Trump: The Farce Turns into a Nightmare


At the beginning of the summer, Donald Trump was often described as “extravagant” and a “troublemaker,” as if the billionaire added a little refreshing madness to the primary elections. This madness has revealed itself to be far deeper than anticipated.

In English, “Trump” means asset, which goes to show that not everyone is suited to their name. Slip after slip, insult after insult, “The Donald” confirms to those who doubted this fact that he does not freely embody the Republican Party’s “trump card” but rather its poison pill on extended release. Six months. It will soon be six long months of Donald Trump’s candidature for the conservative party presidential race in 2016, and five months that he has been number one in the opinion polls.

On June 16, when he announced that he was entering the race to “make America great again,” he reserved his first gaffe for Mexican illegal immigrants, the “rapists” and “criminals.” Since then, the list of the property magnate’s punching bags has become far longer: gays, women, Jews, black people and Muslims.

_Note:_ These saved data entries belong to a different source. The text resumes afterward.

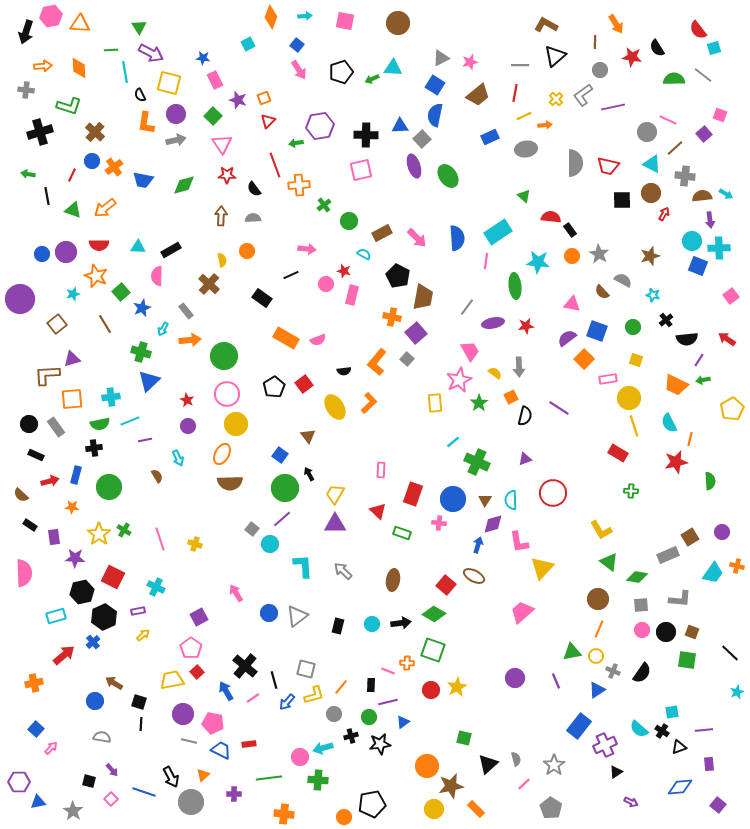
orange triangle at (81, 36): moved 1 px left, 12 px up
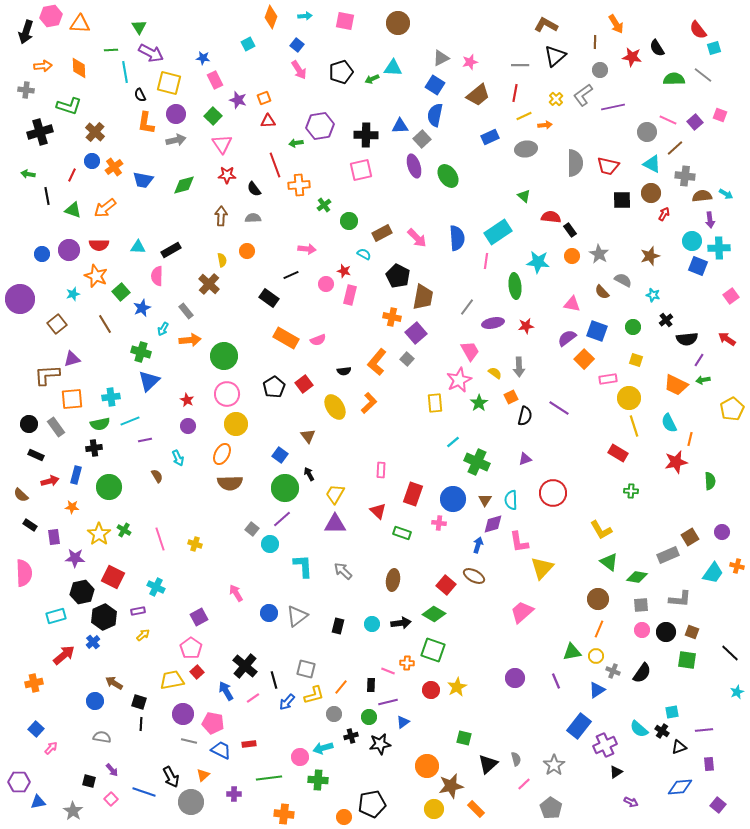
red triangle at (268, 121): rotated 42 degrees clockwise
purple square at (704, 134): moved 9 px left, 12 px up
purple circle at (66, 252): moved 3 px right, 2 px up
pink rectangle at (352, 295): moved 2 px left
black rectangle at (262, 298): moved 7 px right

At the beginning of the week, his proposition to close the American borders to Muslims, in the wake of the Paris and San Bernardino attacks flabbergasted the entire world, as well as the majority of Americans.

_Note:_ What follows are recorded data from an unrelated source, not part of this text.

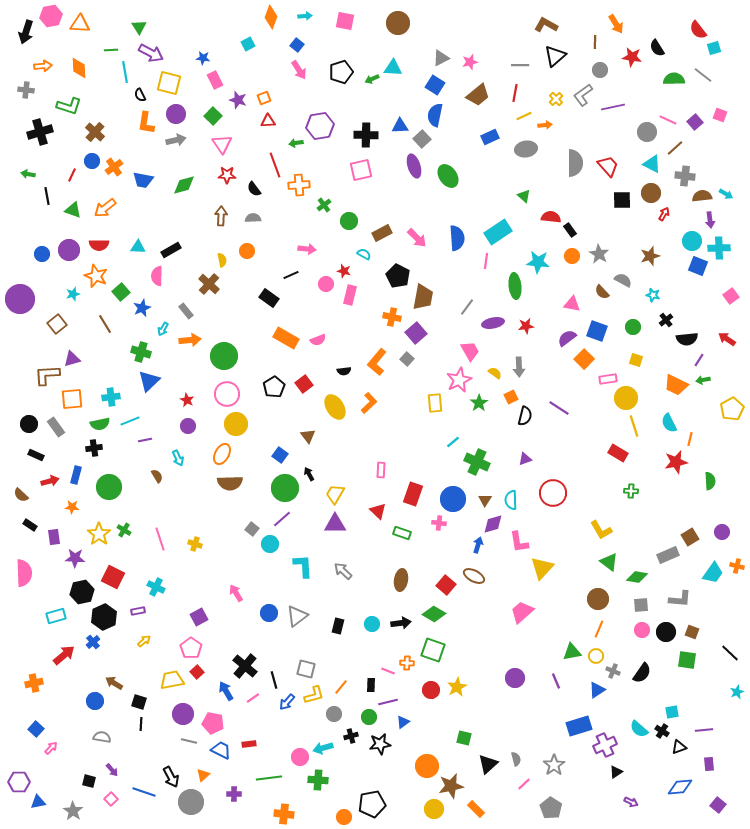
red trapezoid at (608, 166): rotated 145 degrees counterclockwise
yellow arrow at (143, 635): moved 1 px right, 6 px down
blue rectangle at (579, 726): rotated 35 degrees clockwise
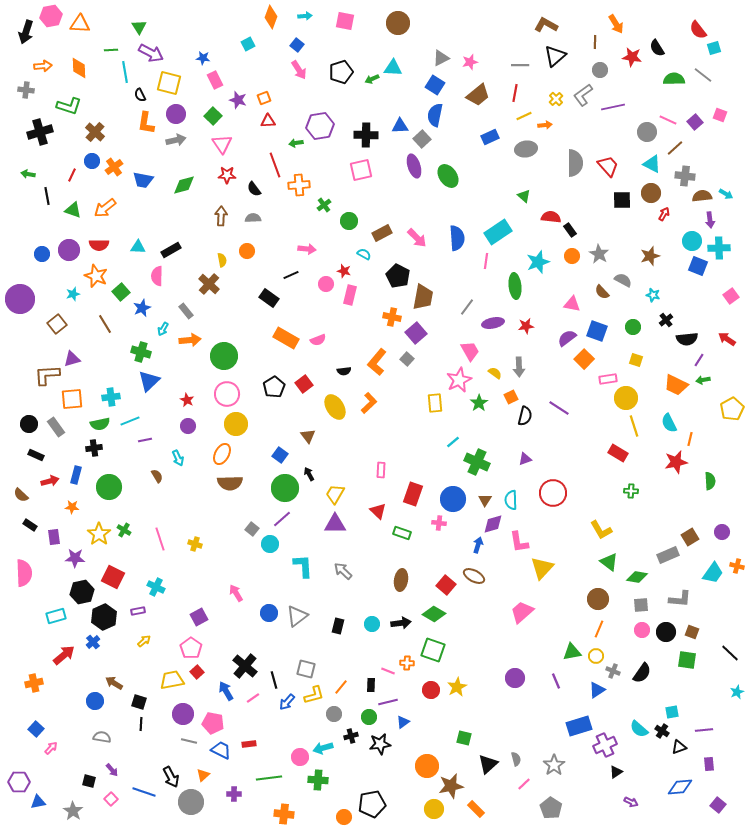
cyan star at (538, 262): rotated 25 degrees counterclockwise
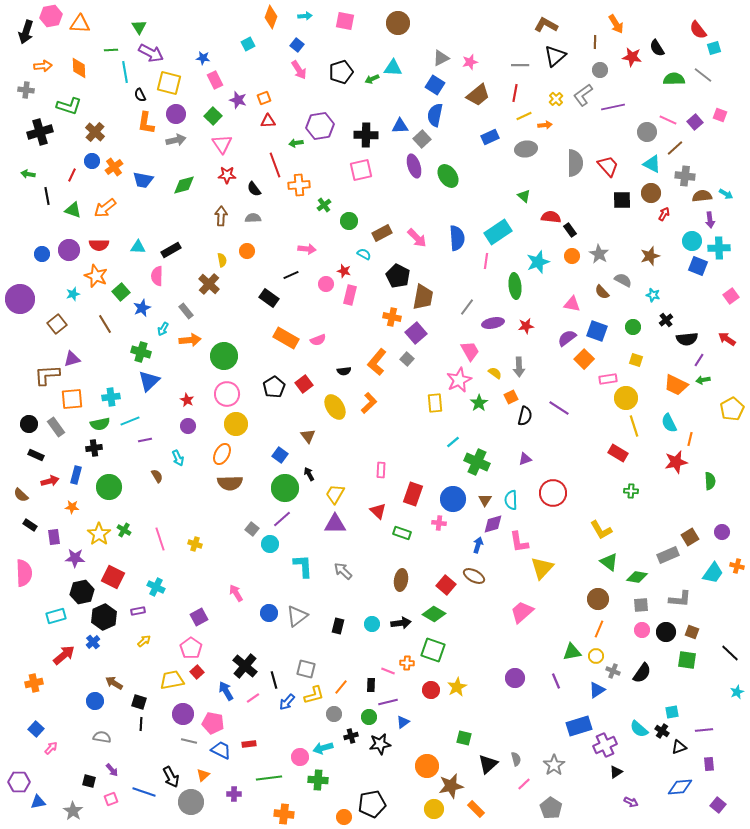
pink square at (111, 799): rotated 24 degrees clockwise
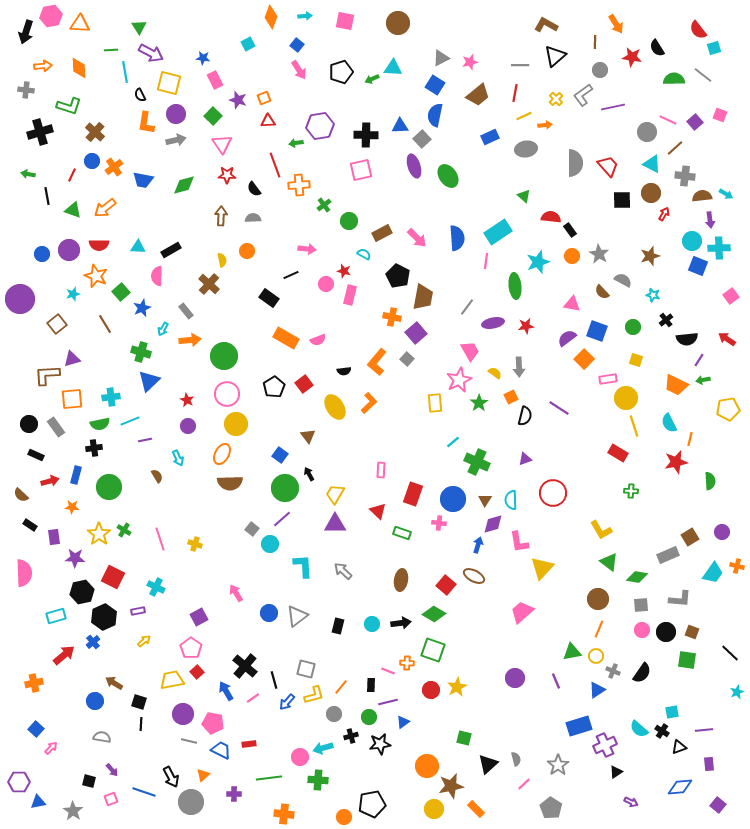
yellow pentagon at (732, 409): moved 4 px left; rotated 20 degrees clockwise
gray star at (554, 765): moved 4 px right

At the beginning of the summer, Donald Trump was often described as “extravagant” and a “troublemaker,” as if the billionaire, with his ex-reality-TV star spunk, added a little refreshing madness to the primary elections. This madness has revealed itself to be far deeper than anticipated, and the vocabulary has changed: the adjectives “fascist,” “dangerous” and “terrifying” fill newspaper columns from now on, in which they also fall into comparisons – Berlusconi, Hitler, Mussolini, Marine Le Pen. Thus, Donald Trump is no longer a figure of fun, but of fear. According to a New York Times-CBS News survey, 40 percent of American voters say they are “afraid” of a Trump presidency and 24 percent say that they are worried. In the Republican camp, however, his head start keeps growing. The same survey says that 35 percent of conservative supporters intend to vote for him, more than double the support for his closest rivals Ted Cruz (16 percent) and Ben Carson (13 percent).

More worryingly, the popularity of the exuberant billionaire has shaped and cast a shadow over the Republican race. Trump insults Latinos and promises to build a wall at the Mexican border? Straight away his opponents harden their attitude toward immigration. He picks on Muslims? Some, such as Jeb Bush and Ted Cruz, suggest that only Syrian refugees that are Christians can be welcomed to the United States. “Do not make the mistake of treating him as a solitary phenomenon, a singular celebrity narcissist who has somehow, all alone, brought his party and its politics to the brink of fascism,” wrote the New York Times in a scathing editorial. In calling for Muslims to be refused entry into the United States, which would violate the American Constitution, Donald Trump has certainly shocked his own side. Jeb Bush called him “unbalanced,” and John Kasich “unfit.” For all that, out of his 12 Republican opponents remaining in the arena, not one has called for Trump to be removed, or announced that they would reject his candidacy if the billionaire ended up winning the primaries. Obsessed by the desire to beat Hillary Clinton in 2016, the Republican camp refuses to divide itself in discarding their Trump card, however toxic it may be.